▸ **DOCUMENT TEXT**:
____

After many years of data protection stagnation, there has been incredible innovation in the past few years.
For example, snapshot technologies have come a long way. Instead of relying on a few copy-on-write (COW) snapshots, we can now employ redirect-on-write (ROW) snapshots that don't impact application performance nearly as much. Snapshots can be taken at much shorter intervals, significantly improving recovery point objectives.
Another innovation emerging today is becoming known as "flat backup." The term is still new and IT is just recognizing its significance. Basically, flat backup means performing direct backups of snapshots to another, generally lower-cost storage system without the use of traditional backup software.
The primary storage array's operational snapshots provide the fastest way to recover, but when something goes wrong with the primary storage and snapshots are not available (or are corrupted) you can "recover" from protection storage. But, "recovery" requires no format changes, as it does when using traditional backup software. It would simply be a matter of moving the snapshot to primary storage or mounting the appropriate snapshot directly to the application. The recovery of a file or an object would be performed in a similar manner. These benefits all accrue from the fact that the protection storage understands the format of the primary storage.
Flat backup isn't a new concept
This concept is not entirely new. NetApp has been allowing their customers to do this for many years. But the technologies involved in flat backup have advanced recently. Now, at least two more major array vendors (HP and EMC) have thrown their weight behind this technology. HP allows flat backup between 3PAR StoreServ and StoreOnce, and EMC between VMAX and Data Domain.
The question is: How effective is this technology and when should one deploy it? The advantages are fairly obvious. It simplifies the environment, reduces license fees and improves RPO and RTO. Sound too good to be true? There must be a catch somewhere, you say. Well, maybe not anymore. Here's why:
First, COW-based snapshots simply impact application performance too much due to their requirement for one-read-two-writes each time a block is changed. This means one could not realistically take a snapshot more than, say, one every hour. Today, with ROW-based snapshots, it is possible to take a snapshot every minute if one chooses to, since each change only requires one write to the snapshot area. This fundamentally changes everything.

____

Extracted data entries
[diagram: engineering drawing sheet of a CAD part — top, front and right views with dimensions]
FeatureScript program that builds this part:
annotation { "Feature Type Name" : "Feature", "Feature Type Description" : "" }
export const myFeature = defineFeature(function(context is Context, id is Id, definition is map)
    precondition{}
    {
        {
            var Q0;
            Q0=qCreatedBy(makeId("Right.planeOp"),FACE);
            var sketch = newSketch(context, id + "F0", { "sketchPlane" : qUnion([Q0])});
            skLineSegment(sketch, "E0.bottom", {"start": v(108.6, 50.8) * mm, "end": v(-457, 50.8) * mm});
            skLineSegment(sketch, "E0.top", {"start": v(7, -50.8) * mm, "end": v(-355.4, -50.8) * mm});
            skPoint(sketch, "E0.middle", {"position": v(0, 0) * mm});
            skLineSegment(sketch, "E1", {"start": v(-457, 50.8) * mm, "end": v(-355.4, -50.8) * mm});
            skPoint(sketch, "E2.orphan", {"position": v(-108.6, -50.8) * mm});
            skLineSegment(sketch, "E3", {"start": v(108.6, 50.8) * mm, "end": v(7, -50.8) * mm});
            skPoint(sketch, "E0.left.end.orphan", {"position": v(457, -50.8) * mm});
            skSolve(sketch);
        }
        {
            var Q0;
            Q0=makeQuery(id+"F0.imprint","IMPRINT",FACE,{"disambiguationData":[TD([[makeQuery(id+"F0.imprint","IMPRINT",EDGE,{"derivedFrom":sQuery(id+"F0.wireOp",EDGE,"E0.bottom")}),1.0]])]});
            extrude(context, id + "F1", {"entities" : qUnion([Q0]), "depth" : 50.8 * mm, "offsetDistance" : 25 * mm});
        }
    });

____

▸ **STATED PROBLEM 1**:
Answer these questions using the text on flat backup:
(a) What does the abbreviation ROW stand for?
(b) Which EMC products does the text name as supporting flat backup between them?
(c) How many writes does each block change require with ROW-based snapshots?
▸ **STATED PROBLEM 2**:
Locate every line of the entries that contains the string "position", and copy each one.
The text about flat backup and the entries are unrelated material.

▸ **CORRECT ANSWER 1**:
(a) Redirect-on-write.
(b) VMAX and Data Domain.
(c) One write to the snapshot area.

▸ **CORRECT ANSWER 2**:
            skPoint(sketch, "E0.middle", {"position": v(0, 0) * mm});
            skPoint(sketch, "E2.orphan", {"position": v(-108.6, -50.8) * mm});
            skPoint(sketch, "E0.left.end.orphan", {"position": v(457, -50.8) * mm});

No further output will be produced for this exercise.